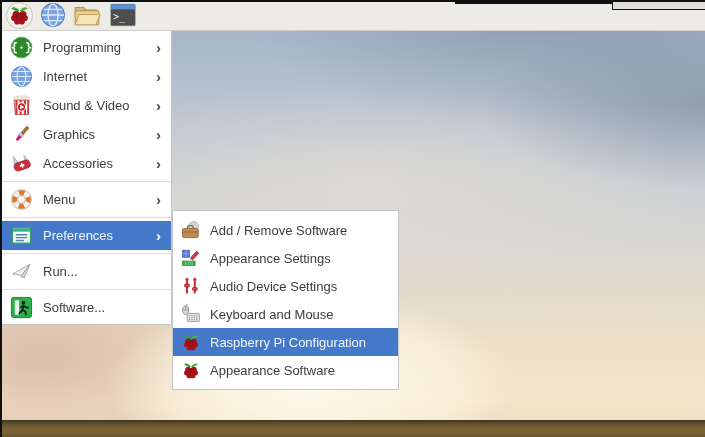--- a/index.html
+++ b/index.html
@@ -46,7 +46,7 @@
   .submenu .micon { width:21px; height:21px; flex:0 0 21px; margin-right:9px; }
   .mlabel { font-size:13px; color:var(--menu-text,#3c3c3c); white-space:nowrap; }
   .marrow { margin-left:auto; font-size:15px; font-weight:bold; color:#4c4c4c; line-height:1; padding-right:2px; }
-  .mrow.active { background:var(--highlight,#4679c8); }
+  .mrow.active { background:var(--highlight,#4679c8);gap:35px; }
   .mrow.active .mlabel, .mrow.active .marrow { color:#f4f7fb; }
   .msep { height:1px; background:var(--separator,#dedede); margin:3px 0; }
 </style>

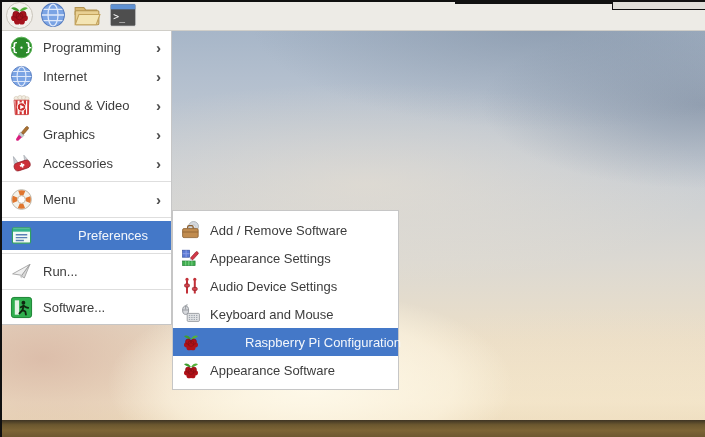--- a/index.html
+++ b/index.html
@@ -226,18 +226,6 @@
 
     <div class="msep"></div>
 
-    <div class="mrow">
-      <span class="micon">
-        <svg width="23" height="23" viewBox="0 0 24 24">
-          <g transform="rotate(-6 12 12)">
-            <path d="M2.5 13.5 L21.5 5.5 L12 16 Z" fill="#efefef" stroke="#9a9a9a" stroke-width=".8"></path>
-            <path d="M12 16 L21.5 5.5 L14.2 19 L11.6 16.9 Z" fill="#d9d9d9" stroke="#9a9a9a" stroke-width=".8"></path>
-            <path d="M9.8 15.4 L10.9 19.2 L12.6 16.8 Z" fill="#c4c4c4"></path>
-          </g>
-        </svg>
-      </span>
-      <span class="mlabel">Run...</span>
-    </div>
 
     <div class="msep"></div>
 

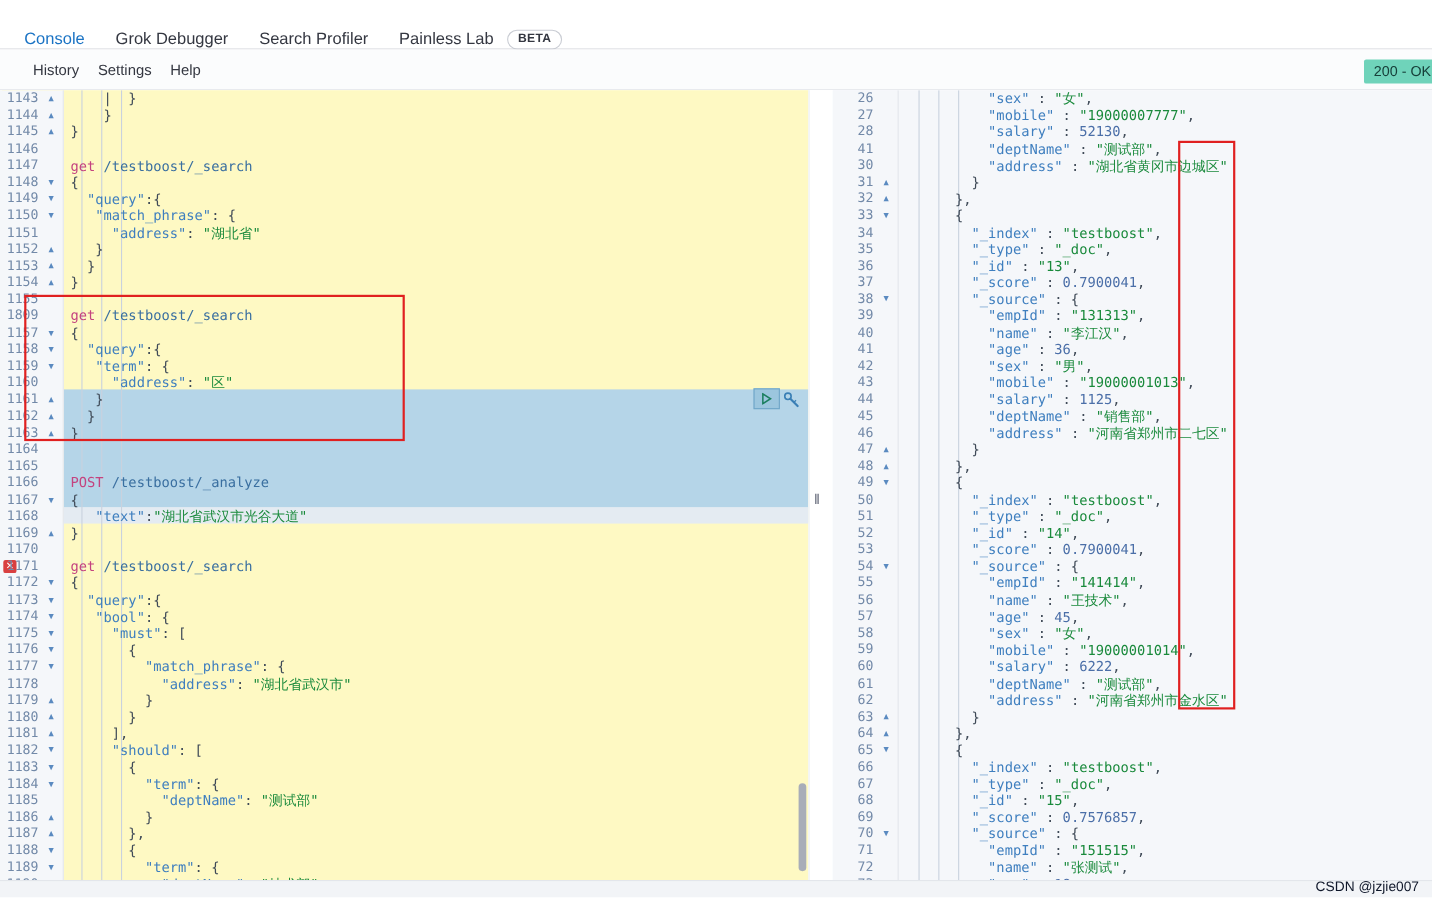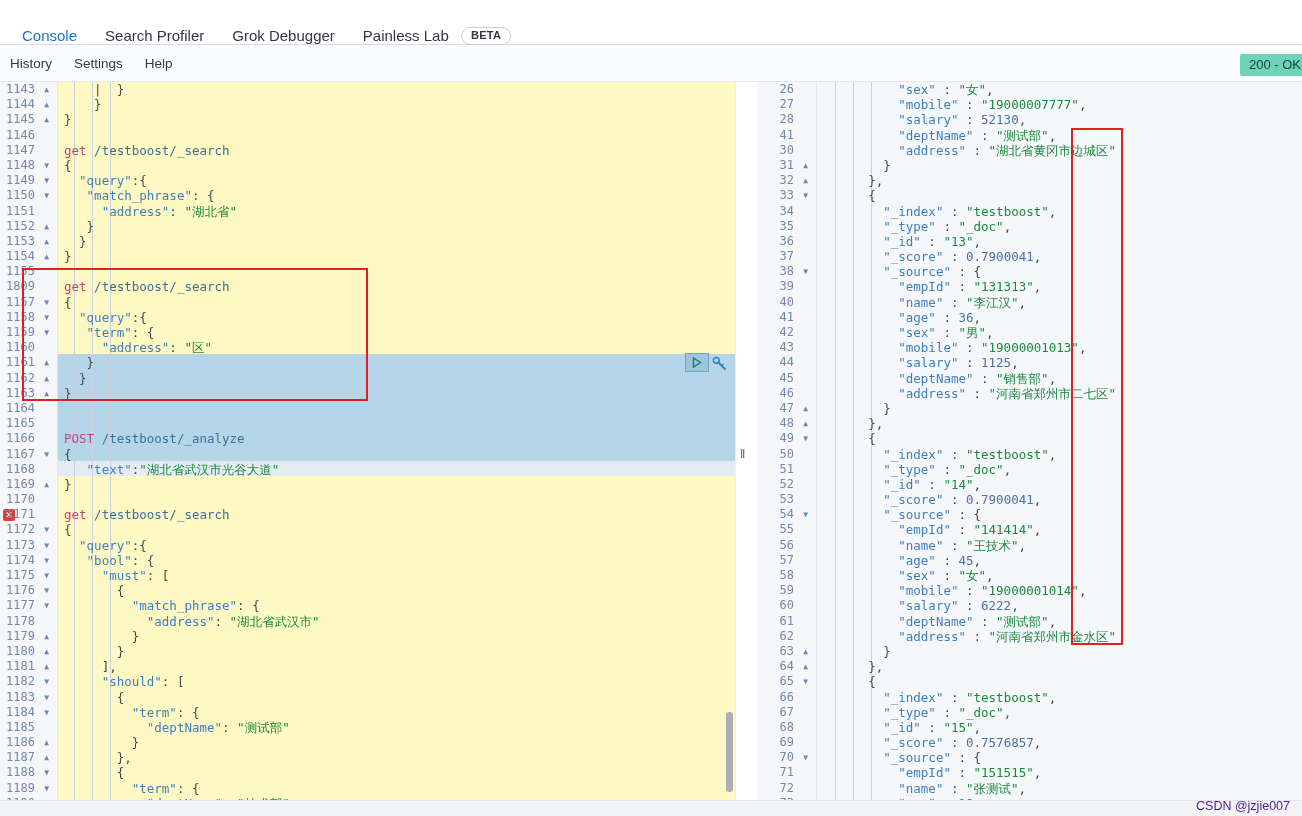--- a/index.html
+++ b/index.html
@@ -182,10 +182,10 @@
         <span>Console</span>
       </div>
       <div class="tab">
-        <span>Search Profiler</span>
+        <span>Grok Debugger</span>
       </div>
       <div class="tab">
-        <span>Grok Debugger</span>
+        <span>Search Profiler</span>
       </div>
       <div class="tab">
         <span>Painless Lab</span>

=-=-=-=-=

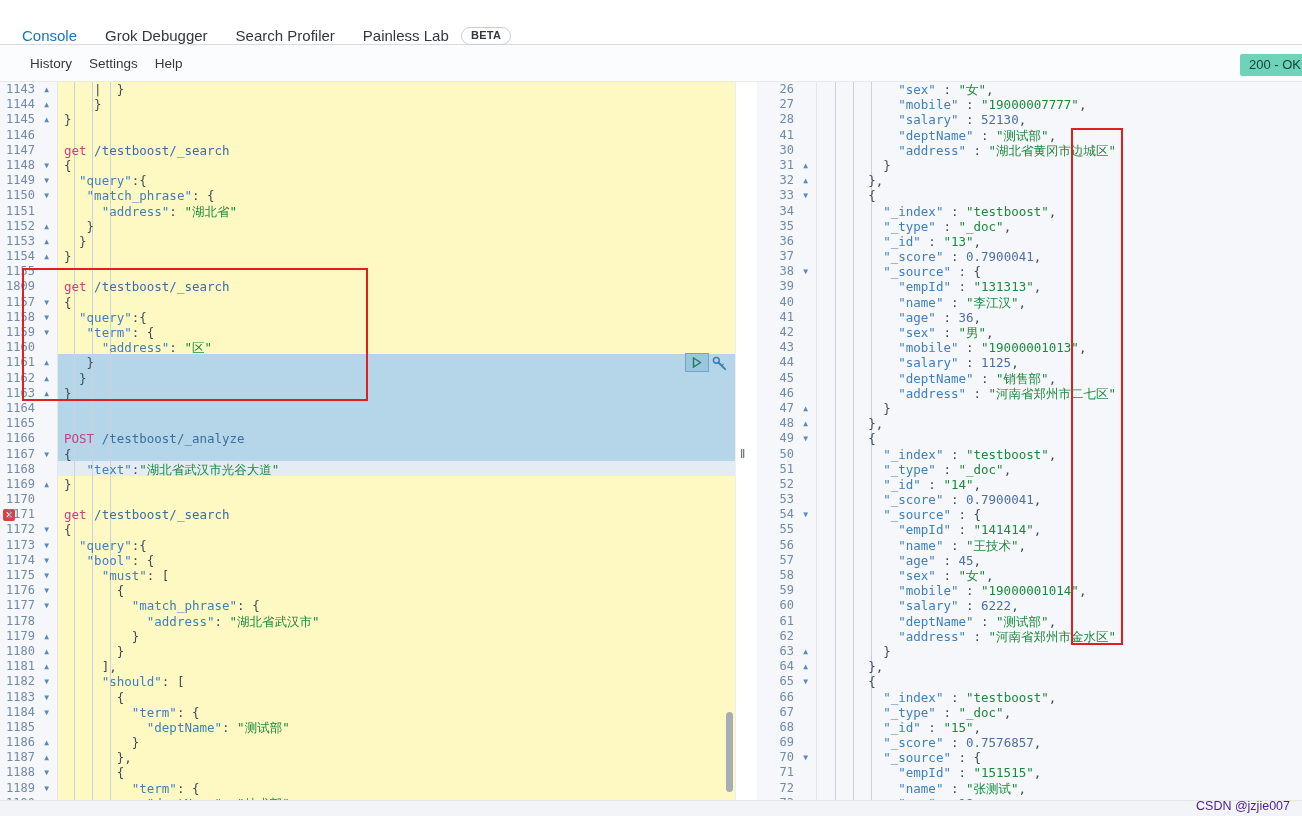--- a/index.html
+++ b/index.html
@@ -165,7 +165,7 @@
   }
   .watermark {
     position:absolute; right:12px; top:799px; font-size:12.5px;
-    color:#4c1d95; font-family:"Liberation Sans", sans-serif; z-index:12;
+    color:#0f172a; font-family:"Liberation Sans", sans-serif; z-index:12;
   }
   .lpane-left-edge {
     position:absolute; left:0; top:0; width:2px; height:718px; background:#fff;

=-=-=-=-=

▶ [TASK DESCRIPTION]: Referring to the material above, set down exactly the lines between the line with "-182,10 +182,10 @@" and the line with "<span>Painless Lab</span>", inclusive, and no other lines.

▶ [ANSWER]:
@@ -182,10 +182,10 @@
         <span>Console</span>
       </div>
       <div class="tab">
-        <span>Search Profiler</span>
+        <span>Grok Debugger</span>
       </div>
       <div class="tab">
-        <span>Grok Debugger</span>
+        <span>Search Profiler</span>
       </div>
       <div class="tab">
         <span>Painless Lab</span>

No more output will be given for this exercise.